One other wrinkle leaves it open for current and future retirees to see their benefits changed, such as paying more for health insurance.
The Pew Research Center, a non-partisan “fact tank” that provides information and analysis, recommended several options to Kentucky’s pension reform committee to fix the $11.5 billion unfunded liability including: raising taxes, cutting services and programs, asking employees to contribute more, and reducing benefits or a mix of all or some of the suggestions.
Democratic Rep. Brent Yonts of Greenville tried to come to terms with the political reality of raising taxes to fix the fiscal crisis.
“I’m assuming it’s politically logical to assume no state has resorted to raising taxes have they,” Yonts asked the Pew Center researcher.
Taxes have been raised in some states to come to terms with other fiscal dilemmas. But David Draine, a senior researcher with the Pew Center, said taxes raised in states like Illinois did not go toward solving the pension problem.
Pure Politics spoke with David Draine, the researcher for the Pew Center, about what effects a tax rate hike or slashing programs would mean for all Kentuckians.
“These are benefits when states are not able to offer the same level of services – whether it’s future teachers in the classroom, fewer cops in the street, fewer roads getting built – that impacts citizens directly.
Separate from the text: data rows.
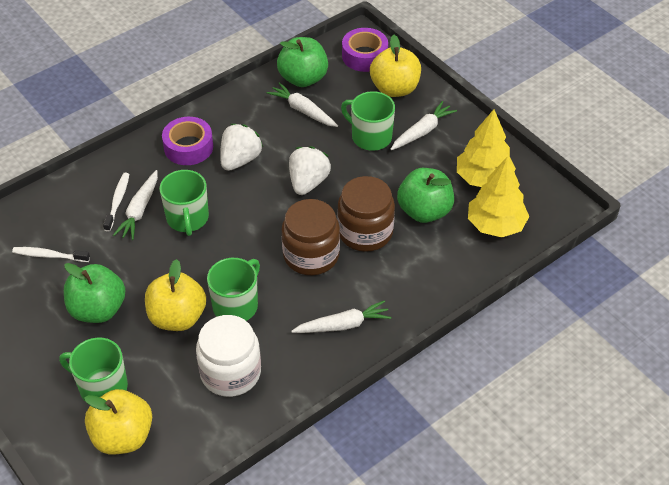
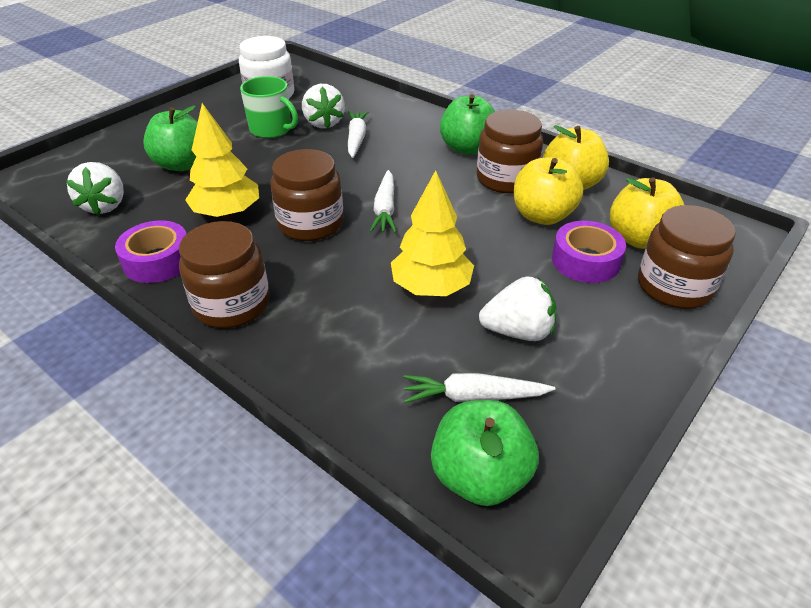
brown jar: 2 -> 4
green mug: 4 -> 1
white carrot: 4 -> 3
white strawberry: 2 -> 3
white toothbrush: 2 -> 0

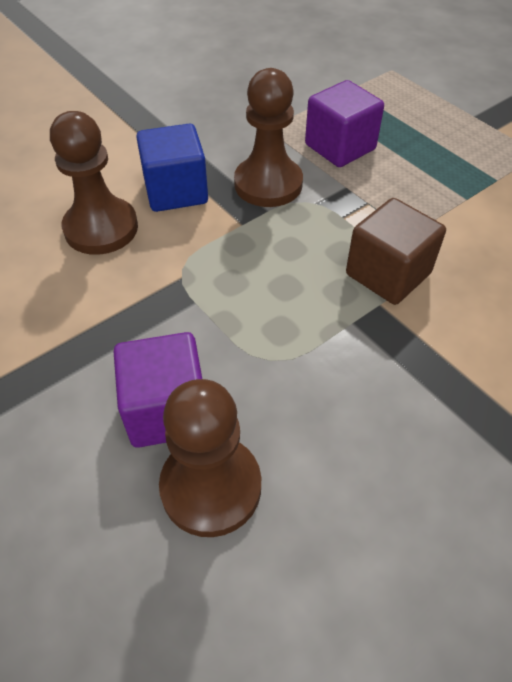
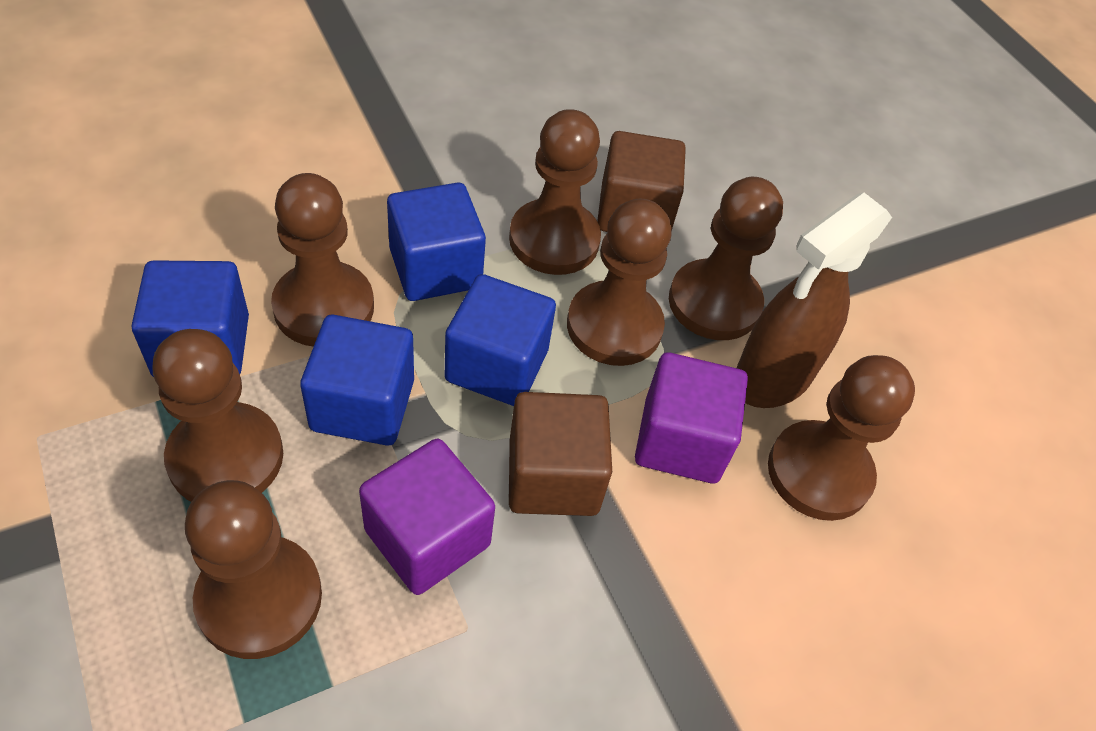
blue cube: 1 -> 4
brown cube: 1 -> 2
brown pawn: 3 -> 7
brown spray bottle: 0 -> 1

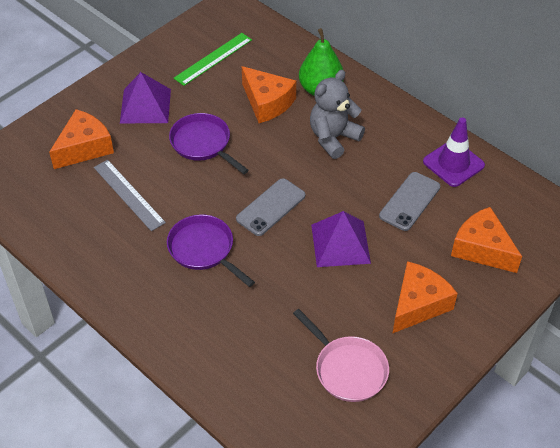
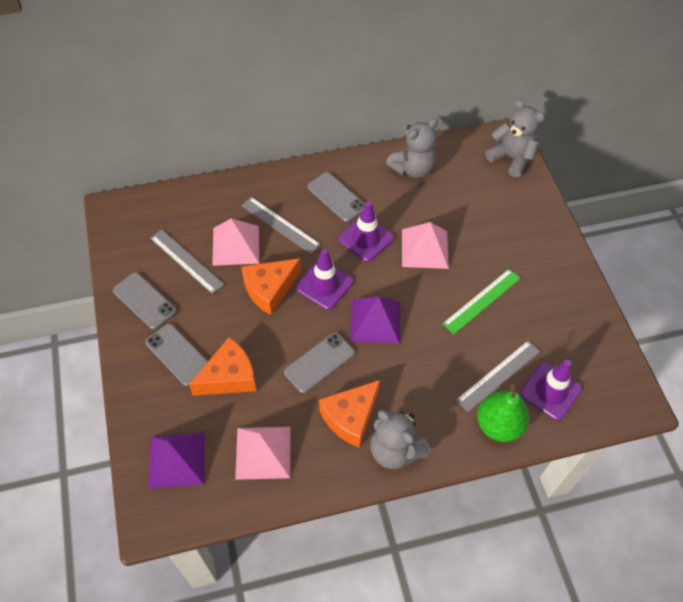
grey phone: 2 -> 4
grey ruler: 1 -> 3
grey teddy bear: 1 -> 3
orange cheese: 4 -> 3
pink pan: 1 -> 0
pink pyramid: 0 -> 3
purple pan: 2 -> 0
purple traffic cone: 1 -> 3

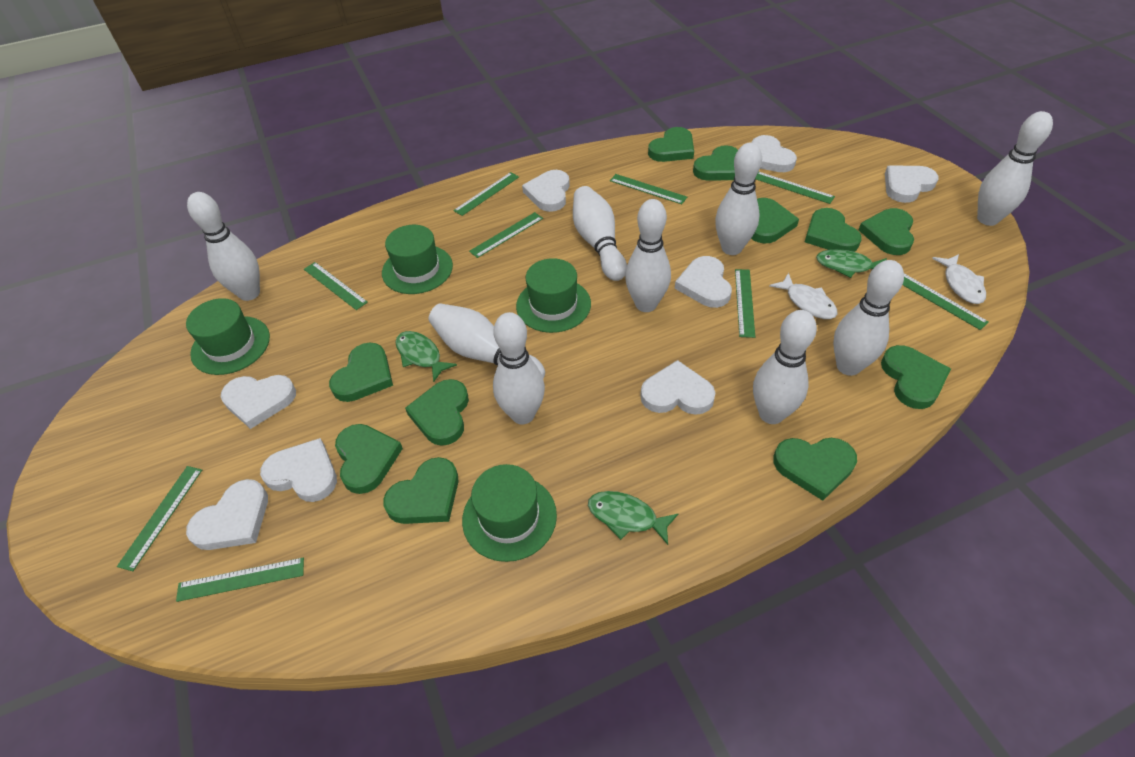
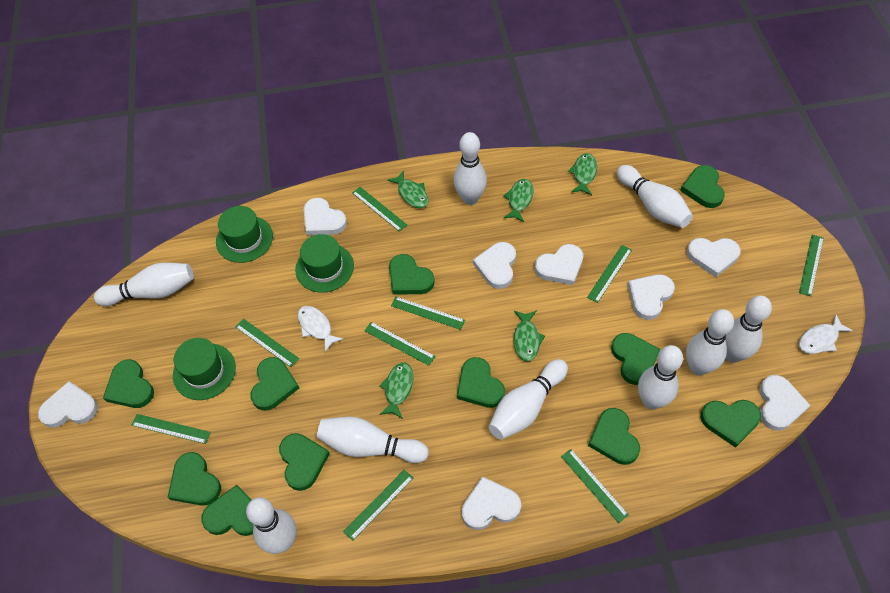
green fish: 3 -> 5
green hat: 4 -> 3

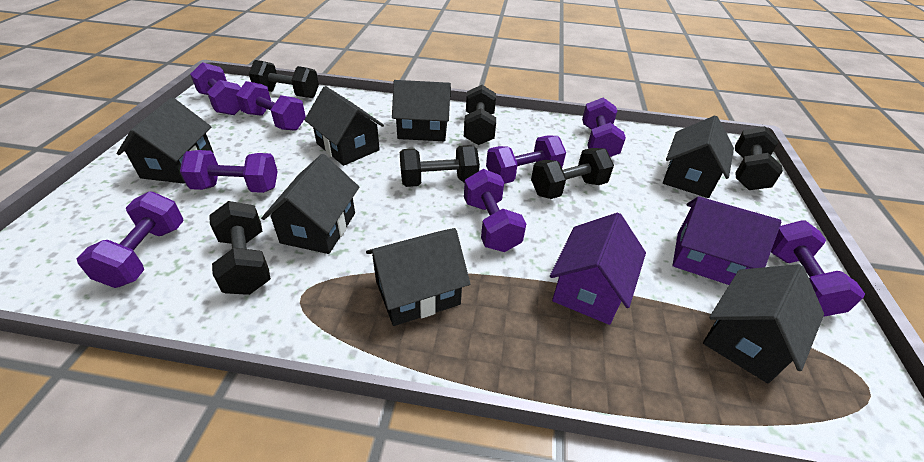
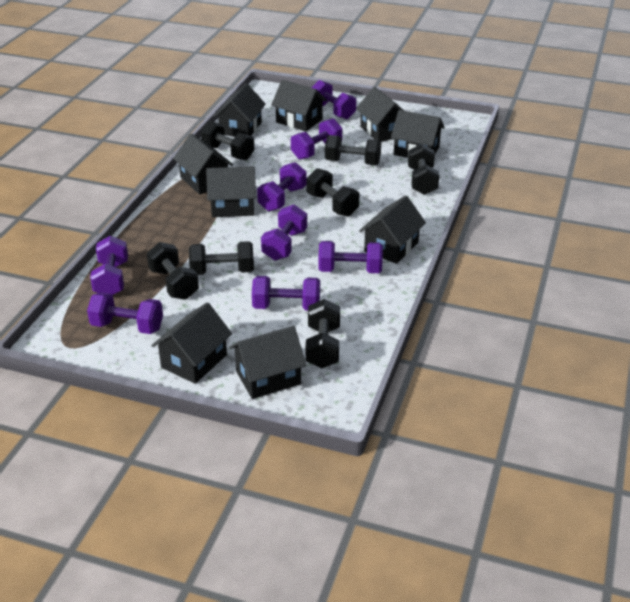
black dumbbell: 6 -> 7
black house: 7 -> 9
purple house: 2 -> 0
Similarly if taxes go up that effects tax payers directly,” Draine said.
But there’s another side to this complex pension problem. Those state and government employees who have paid their fair share into the program now could see their benefit levels altered. For instance, retirees could be required to pay more for their health insurance premiums each month.
“At the same time workers have put in money to these systems they’ve made their contributions, but in some cases we’ve seen them forced to get a lower benefit than they’ve been previously expecting,” Draine said.
Overall, Draine said the choice is stark: either put more money into the system or cut the benefits being paid out.
Find out what Draine thinks about Kentucky declaring bankruptcy or floating a bond to pump more money into the pension fund in an extended interview below.
The Kentucky Public Pensions Task Force has four more meetings scheduled in as many months before the group’s recommendations are due on Dec. 7.